● What the exercise asks
An exact reproduction of the listing is wanted, with the pictures dropped.

● Given entries

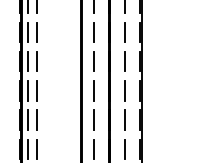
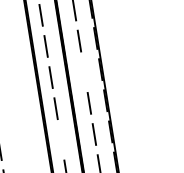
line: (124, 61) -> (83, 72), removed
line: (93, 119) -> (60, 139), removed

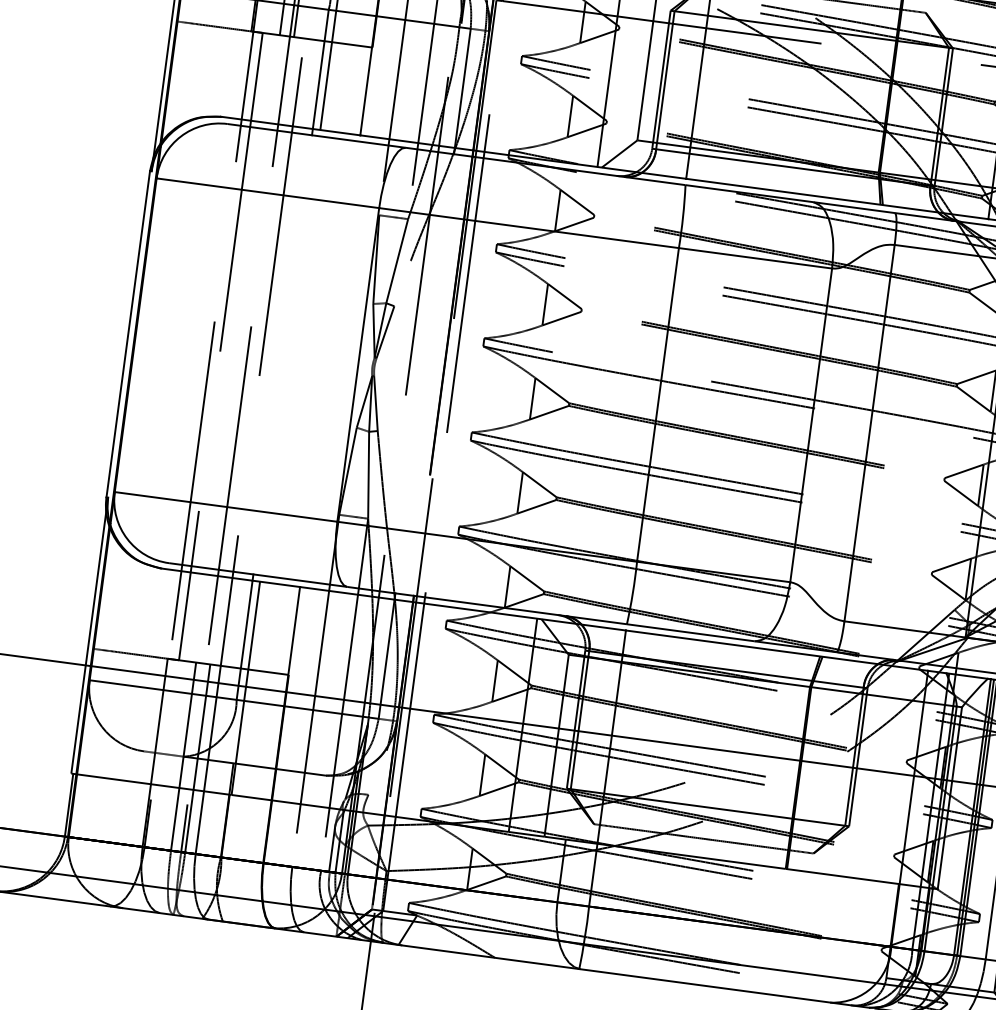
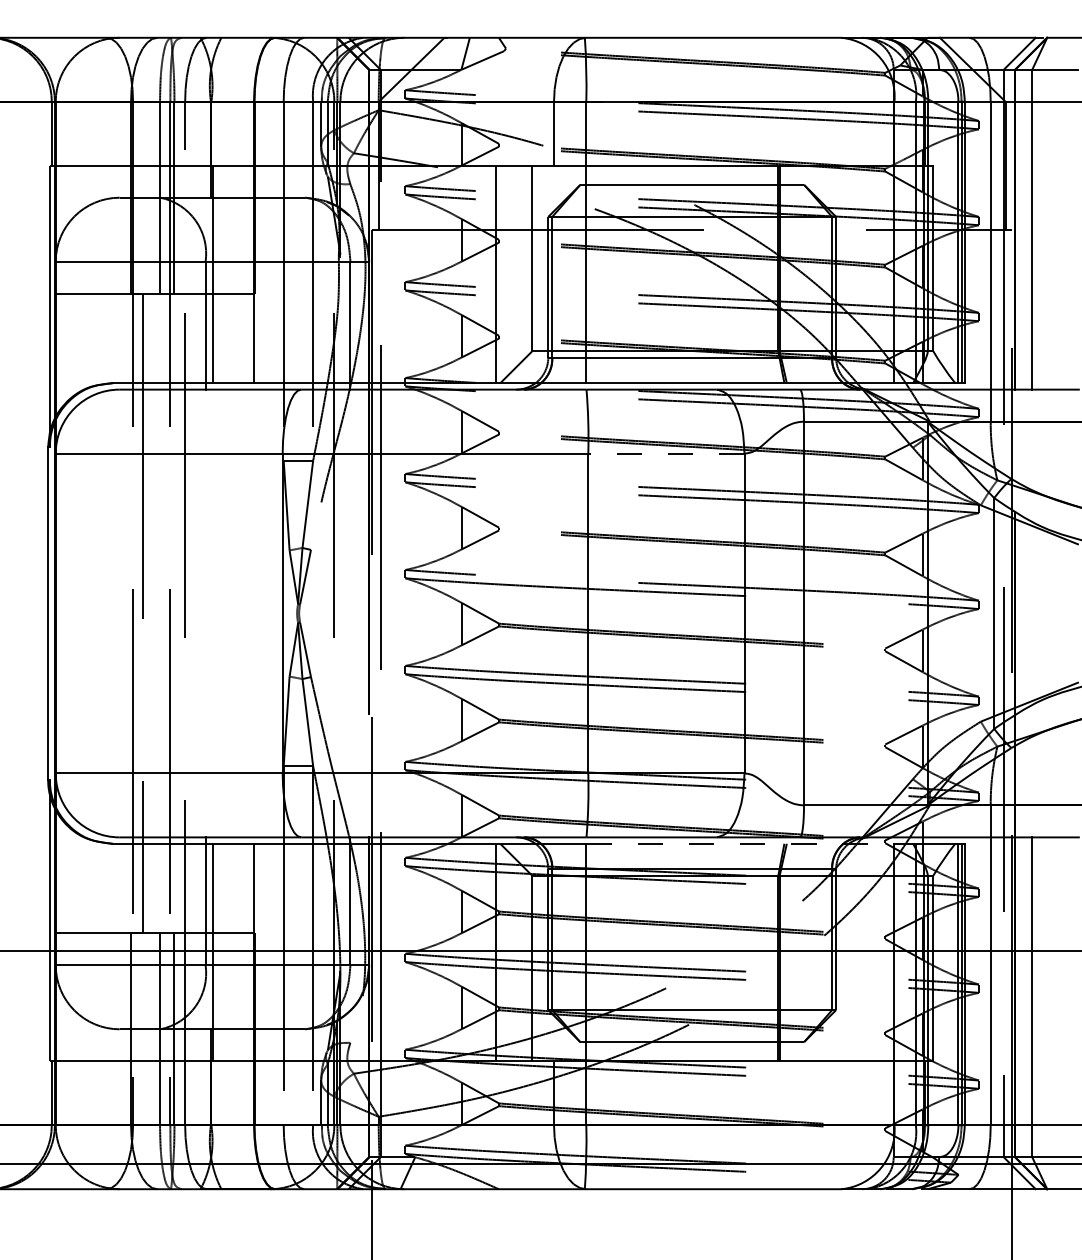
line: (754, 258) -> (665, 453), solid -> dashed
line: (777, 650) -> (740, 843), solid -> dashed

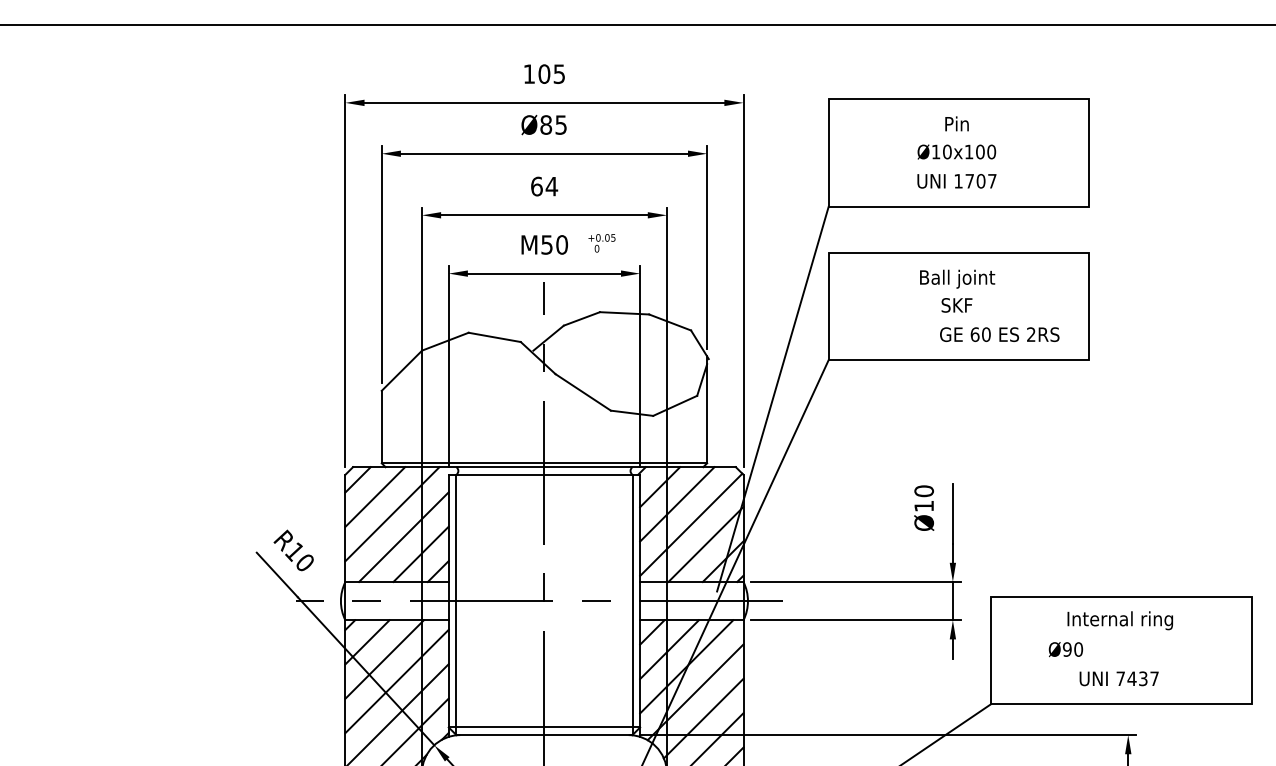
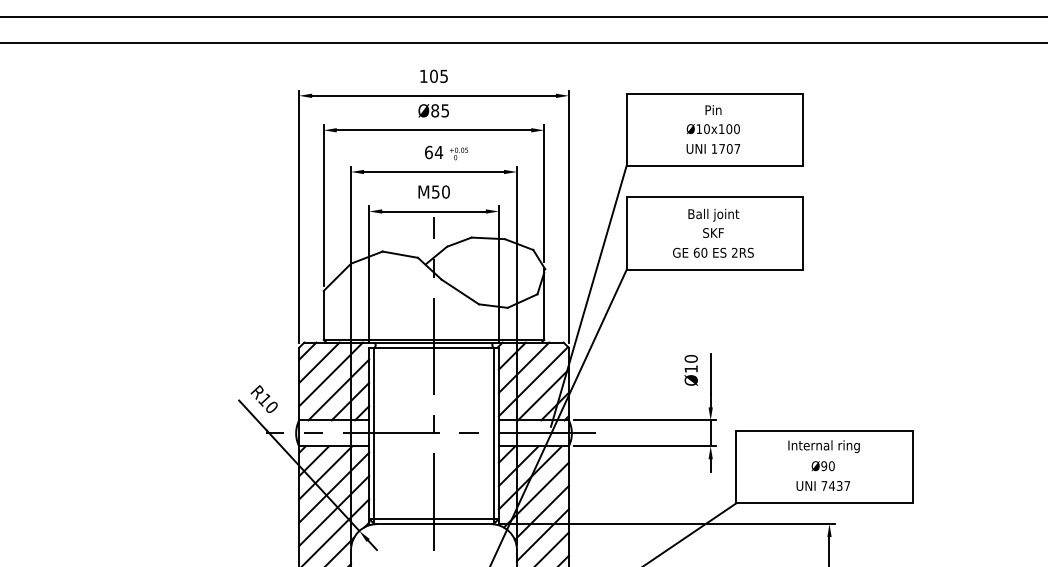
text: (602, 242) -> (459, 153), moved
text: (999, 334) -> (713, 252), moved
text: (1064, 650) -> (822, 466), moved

● Written solution
line: (124, 61) -> (83, 72), removed
line: (93, 119) -> (60, 139), removed

line: (754, 258) -> (665, 453), solid -> dashed
line: (777, 650) -> (740, 843), solid -> dashed

text: (602, 242) -> (459, 153), moved
text: (999, 334) -> (713, 252), moved
text: (1064, 650) -> (822, 466), moved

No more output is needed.